If someone offers to wire your house and cannot produce a licence, the price stopped mattering the moment they said it.

The rule of thumb, 2026

When you are picking who to use, the licence is the first thing to check, not the last. It is straightforward to find a licensed electrician and line up a couple of itemised quotes rather than guessing from a single figure or hiring on price alone.

The Certificate of Electrical Safety

Once the work is done, a licensed electrician should provide a Certificate of Electrical Safety, or the equivalent document in your state or territory. This is not paperwork to file and forget. It is the formal record that the work was carried out by a licensed person and meets the required standards.

That certificate matters for more than peace of mind. It can be relevant when you sell the home, when you make an insurance claim, and as proof the work was done properly if it is ever questioned. If an electrician is reluctant to provide one for work that calls for it, treat that as the warning sign it is.
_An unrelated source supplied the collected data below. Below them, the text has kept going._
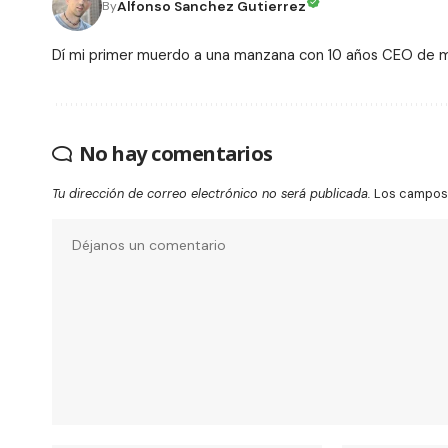
Alfonso Sanchez Gutierrez
By
Dí mi primer muerdo a una manzana con 10 años CEO de
No hay comentarios
Tu dirección de correo electrónico no será publicada.
Los campos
Asking up front also loops back to the principle in our guide on how to find a good tradie: the documentation tells you most of what you need to know.

The bottom line

As a rough guide for 2026, electricians in Australia commonly charge around $80 to $150 per hour, with a call-out fee of roughly $80 to $150 on top of an hourly or fixed rate. Installing a power point or light fitting tends to run around $100 to $300, replacing a switchboard or adding a safety switch around $1,000 to $3,000, and a full house rewire around $8,000 to $15,000 or more depending on the home. Emergency and after-hours work costs more, so save it for the jobs that genuinely cannot wait. For a quick fix the hourly rate plus call-out is all you need to budget around, but for anything bigger get it scoped and quoted in writing first, and compare itemised quotes from two or three licensed electricians rather than a single vague one-liner.

Whatever the job, it has to be done by a licensed electrician, and you should get a Certificate of Electrical Safety for work that calls for one. Prices vary by job, region, and after-hours timing, so treat every figure here as a guide, and remember the only number that counts is the one a licensed electrician writes down after seeing the work.